Please reproduce every one of the lines below, character for character, with nothing altered.

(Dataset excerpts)
++++++++++
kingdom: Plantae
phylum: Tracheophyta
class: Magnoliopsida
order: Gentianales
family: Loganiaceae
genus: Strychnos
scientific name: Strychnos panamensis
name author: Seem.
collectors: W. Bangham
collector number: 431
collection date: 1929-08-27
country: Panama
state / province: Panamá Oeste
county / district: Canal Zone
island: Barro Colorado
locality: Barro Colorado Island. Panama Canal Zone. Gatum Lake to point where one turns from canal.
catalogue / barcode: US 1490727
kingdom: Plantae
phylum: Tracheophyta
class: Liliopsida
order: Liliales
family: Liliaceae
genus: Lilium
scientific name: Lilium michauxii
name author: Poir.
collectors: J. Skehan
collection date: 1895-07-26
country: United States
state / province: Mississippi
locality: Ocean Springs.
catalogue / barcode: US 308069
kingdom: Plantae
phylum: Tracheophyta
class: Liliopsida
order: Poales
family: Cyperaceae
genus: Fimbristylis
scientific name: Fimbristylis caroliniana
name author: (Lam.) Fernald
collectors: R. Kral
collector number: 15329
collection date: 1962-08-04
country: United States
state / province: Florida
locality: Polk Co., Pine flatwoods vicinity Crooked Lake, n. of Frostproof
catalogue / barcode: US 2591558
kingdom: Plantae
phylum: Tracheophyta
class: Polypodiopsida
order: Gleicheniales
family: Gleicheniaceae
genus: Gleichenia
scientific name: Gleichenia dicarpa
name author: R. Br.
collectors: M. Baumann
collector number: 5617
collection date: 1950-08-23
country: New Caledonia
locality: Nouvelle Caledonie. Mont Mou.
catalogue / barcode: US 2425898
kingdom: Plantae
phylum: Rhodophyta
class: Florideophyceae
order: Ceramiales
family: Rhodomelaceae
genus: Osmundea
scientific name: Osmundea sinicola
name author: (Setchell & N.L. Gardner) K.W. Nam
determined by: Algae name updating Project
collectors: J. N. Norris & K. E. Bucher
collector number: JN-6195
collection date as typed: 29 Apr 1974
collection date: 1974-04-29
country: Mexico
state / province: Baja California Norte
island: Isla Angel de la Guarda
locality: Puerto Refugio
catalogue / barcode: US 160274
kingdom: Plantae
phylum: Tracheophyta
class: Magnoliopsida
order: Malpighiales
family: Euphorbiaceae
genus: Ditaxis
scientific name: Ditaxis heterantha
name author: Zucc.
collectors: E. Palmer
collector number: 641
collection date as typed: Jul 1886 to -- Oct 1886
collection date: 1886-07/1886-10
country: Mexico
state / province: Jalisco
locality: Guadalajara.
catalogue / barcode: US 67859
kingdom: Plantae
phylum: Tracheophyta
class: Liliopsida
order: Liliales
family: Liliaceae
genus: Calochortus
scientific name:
++++++++++
The completed task:
kingdom: Plantae
phylum: Tracheophyta
class: Magnoliopsida
order: Gentianales
family: Loganiaceae
genus: Strychnos
scientific name: Strychnos panamensis
name author: Seem.
collectors: W. Bangham
collector number: 431
collection date: 1929-08-27
country: Panama
state / province: Panamá Oeste
county / district: Canal Zone
island: Barro Colorado
locality: Barro Colorado Island. Panama Canal Zone. Gatum Lake to point where one turns from canal.
catalogue / barcode: US 1490727
kingdom: Plantae
phylum: Tracheophyta
class: Liliopsida
order: Liliales
family: Liliaceae
genus: Lilium
scientific name: Lilium michauxii
name author: Poir.
collectors: J. Skehan
collection date: 1895-07-26
country: United States
state / province: Mississippi
locality: Ocean Springs.
catalogue / barcode: US 308069
kingdom: Plantae
phylum: Tracheophyta
class: Liliopsida
order: Poales
family: Cyperaceae
genus: Fimbristylis
scientific name: Fimbristylis caroliniana
name author: (Lam.) Fernald
collectors: R. Kral
collector number: 15329
collection date: 1962-08-04
country: United States
state / province: Florida
locality: Polk Co., Pine flatwoods vicinity Crooked Lake, n. of Frostproof
catalogue / barcode: US 2591558
kingdom: Plantae
phylum: Tracheophyta
class: Polypodiopsida
order: Gleicheniales
family: Gleicheniaceae
genus: Gleichenia
scientific name: Gleichenia dicarpa
name author: R. Br.
collectors: M. Baumann
collector number: 5617
collection date: 1950-08-23
country: New Caledonia
locality: Nouvelle Caledonie. Mont Mou.
catalogue / barcode: US 2425898
kingdom: Plantae
phylum: Rhodophyta
class: Florideophyceae
order: Ceramiales
family: Rhodomelaceae
genus: Osmundea
scientific name: Osmundea sinicola
name author: (Setchell & N.L. Gardner) K.W. Nam
determined by: Algae name updating Project
collectors: J. N. Norris & K. E. Bucher
collector number: JN-6195
collection date as typed: 29 Apr 1974
collection date: 1974-04-29
country: Mexico
state / province: Baja California Norte
island: Isla Angel de la Guarda
locality: Puerto Refugio
catalogue / barcode: US 160274
kingdom: Plantae
phylum: Tracheophyta
class: Magnoliopsida
order: Malpighiales
family: Euphorbiaceae
genus: Ditaxis
scientific name: Ditaxis heterantha
name author: Zucc.
collectors: E. Palmer
collector number: 641
collection date as typed: Jul 1886 to -- Oct 1886
collection date: 1886-07/1886-10
country: Mexico
state / province: Jalisco
locality: Guadalajara.
catalogue / barcode: US 67859
kingdom: Plantae
phylum: Tracheophyta
class: Liliopsida
order: Liliales
family: Liliaceae
genus: Calochortus
scientific name:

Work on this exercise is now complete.